Learn more about the condition before deciding whether or not to continue dating.
If you’re a bit unsettled by your date’s revelation, learn more about the condition before deciding whether or not to continue dating. Do some online research, contact a medical information organization, or ask for permission to speak with her doctor. After all your questions have been answered, and the surprise of the information has worn off, you’ll be better able to consider whether you are comfortable enough to continue dating.
Finally, it seems that the most difficult aspect of the courtship you described was the vague way things ended. Many people find it difficult to break up “diplomatically” after going out three or more times. They often don’t want to state the real reason for the break-up, usually because they don’t want to hurt the other person’s feelings. Even though they’re not obligated to say why they are stopping, it is still better to use some “generic explanation” and make clear that the courtship is over.
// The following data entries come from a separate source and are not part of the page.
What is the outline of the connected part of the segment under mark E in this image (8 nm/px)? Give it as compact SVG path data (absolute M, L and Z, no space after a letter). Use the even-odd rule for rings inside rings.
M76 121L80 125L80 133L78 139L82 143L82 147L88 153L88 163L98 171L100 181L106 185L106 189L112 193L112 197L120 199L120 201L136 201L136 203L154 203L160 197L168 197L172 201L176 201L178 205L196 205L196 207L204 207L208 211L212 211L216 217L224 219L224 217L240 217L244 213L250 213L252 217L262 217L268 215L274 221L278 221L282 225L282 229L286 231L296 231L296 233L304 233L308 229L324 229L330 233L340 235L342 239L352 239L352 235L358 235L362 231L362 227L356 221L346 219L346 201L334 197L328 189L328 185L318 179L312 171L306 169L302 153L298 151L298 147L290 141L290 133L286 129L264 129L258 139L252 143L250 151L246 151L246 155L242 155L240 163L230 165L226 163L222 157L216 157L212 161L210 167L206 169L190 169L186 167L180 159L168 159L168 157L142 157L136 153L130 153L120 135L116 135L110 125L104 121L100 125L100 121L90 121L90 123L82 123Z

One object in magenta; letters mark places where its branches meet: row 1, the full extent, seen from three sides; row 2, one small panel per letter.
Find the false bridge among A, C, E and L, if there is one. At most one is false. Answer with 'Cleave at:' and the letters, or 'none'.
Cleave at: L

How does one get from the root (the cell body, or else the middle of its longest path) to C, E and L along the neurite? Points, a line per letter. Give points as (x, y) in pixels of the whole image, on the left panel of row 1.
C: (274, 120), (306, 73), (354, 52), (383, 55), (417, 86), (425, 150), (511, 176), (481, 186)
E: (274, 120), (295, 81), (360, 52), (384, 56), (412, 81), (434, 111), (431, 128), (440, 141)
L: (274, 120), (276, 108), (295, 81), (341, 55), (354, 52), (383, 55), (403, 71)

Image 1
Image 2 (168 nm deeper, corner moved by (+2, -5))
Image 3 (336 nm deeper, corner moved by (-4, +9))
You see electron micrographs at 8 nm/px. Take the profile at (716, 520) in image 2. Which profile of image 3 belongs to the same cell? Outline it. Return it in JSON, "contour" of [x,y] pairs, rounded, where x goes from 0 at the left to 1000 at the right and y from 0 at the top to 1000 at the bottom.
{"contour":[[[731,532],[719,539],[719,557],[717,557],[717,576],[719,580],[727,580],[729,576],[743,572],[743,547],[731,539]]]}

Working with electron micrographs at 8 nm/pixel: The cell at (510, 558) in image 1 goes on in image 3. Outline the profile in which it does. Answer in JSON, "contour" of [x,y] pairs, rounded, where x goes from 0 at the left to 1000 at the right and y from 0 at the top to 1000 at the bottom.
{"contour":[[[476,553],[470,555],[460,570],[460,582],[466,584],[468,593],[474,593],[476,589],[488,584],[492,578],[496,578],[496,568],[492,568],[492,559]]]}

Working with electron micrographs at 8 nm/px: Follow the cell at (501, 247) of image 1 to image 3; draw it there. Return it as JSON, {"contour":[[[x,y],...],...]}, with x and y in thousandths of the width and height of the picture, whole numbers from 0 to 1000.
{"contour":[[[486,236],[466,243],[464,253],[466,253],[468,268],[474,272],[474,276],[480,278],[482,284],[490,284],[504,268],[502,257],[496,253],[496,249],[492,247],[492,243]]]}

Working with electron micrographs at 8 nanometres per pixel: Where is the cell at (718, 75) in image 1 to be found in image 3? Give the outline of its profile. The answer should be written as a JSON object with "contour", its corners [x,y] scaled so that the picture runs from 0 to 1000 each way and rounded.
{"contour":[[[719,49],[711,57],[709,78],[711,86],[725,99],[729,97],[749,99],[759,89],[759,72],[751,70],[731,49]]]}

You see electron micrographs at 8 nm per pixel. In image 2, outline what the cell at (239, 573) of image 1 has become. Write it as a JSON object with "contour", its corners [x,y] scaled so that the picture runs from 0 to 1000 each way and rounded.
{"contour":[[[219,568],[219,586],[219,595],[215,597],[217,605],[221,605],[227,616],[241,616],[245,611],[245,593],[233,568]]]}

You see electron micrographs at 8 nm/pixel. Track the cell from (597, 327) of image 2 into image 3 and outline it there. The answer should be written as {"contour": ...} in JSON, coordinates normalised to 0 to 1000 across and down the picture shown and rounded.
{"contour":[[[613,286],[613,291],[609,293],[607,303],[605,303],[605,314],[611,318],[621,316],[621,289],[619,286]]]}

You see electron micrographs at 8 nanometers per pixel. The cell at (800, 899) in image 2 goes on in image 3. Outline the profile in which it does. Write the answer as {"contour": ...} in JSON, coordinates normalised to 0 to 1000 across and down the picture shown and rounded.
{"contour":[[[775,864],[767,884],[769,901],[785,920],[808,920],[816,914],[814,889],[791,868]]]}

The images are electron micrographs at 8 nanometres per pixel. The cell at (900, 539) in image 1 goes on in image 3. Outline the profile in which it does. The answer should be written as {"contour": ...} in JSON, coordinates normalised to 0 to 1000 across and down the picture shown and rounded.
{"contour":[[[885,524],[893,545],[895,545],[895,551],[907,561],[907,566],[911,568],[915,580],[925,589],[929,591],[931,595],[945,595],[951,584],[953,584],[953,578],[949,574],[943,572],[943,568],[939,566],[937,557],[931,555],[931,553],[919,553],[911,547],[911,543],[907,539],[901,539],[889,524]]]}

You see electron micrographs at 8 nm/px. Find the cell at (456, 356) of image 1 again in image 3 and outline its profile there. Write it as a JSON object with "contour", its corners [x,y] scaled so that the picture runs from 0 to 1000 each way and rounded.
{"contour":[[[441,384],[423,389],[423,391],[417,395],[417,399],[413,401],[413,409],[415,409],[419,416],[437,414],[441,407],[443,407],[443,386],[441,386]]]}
For example:
- “I did a lot of thinking about our dating, and I realized that we’re going in different directions in life.”
- “Although I enjoyed getting to know you, you’re not what I’m looking for.”
- “We’re good for each other on paper, but we aren’t making enough of a connection. I think we should stop seeing each other.”
Your date will feel better knowing that this was a considered decision rather than a hasty one, and understands clearly that things won’t be continuing.
We hope you will soon come to terms with this break-up and move confidently forward.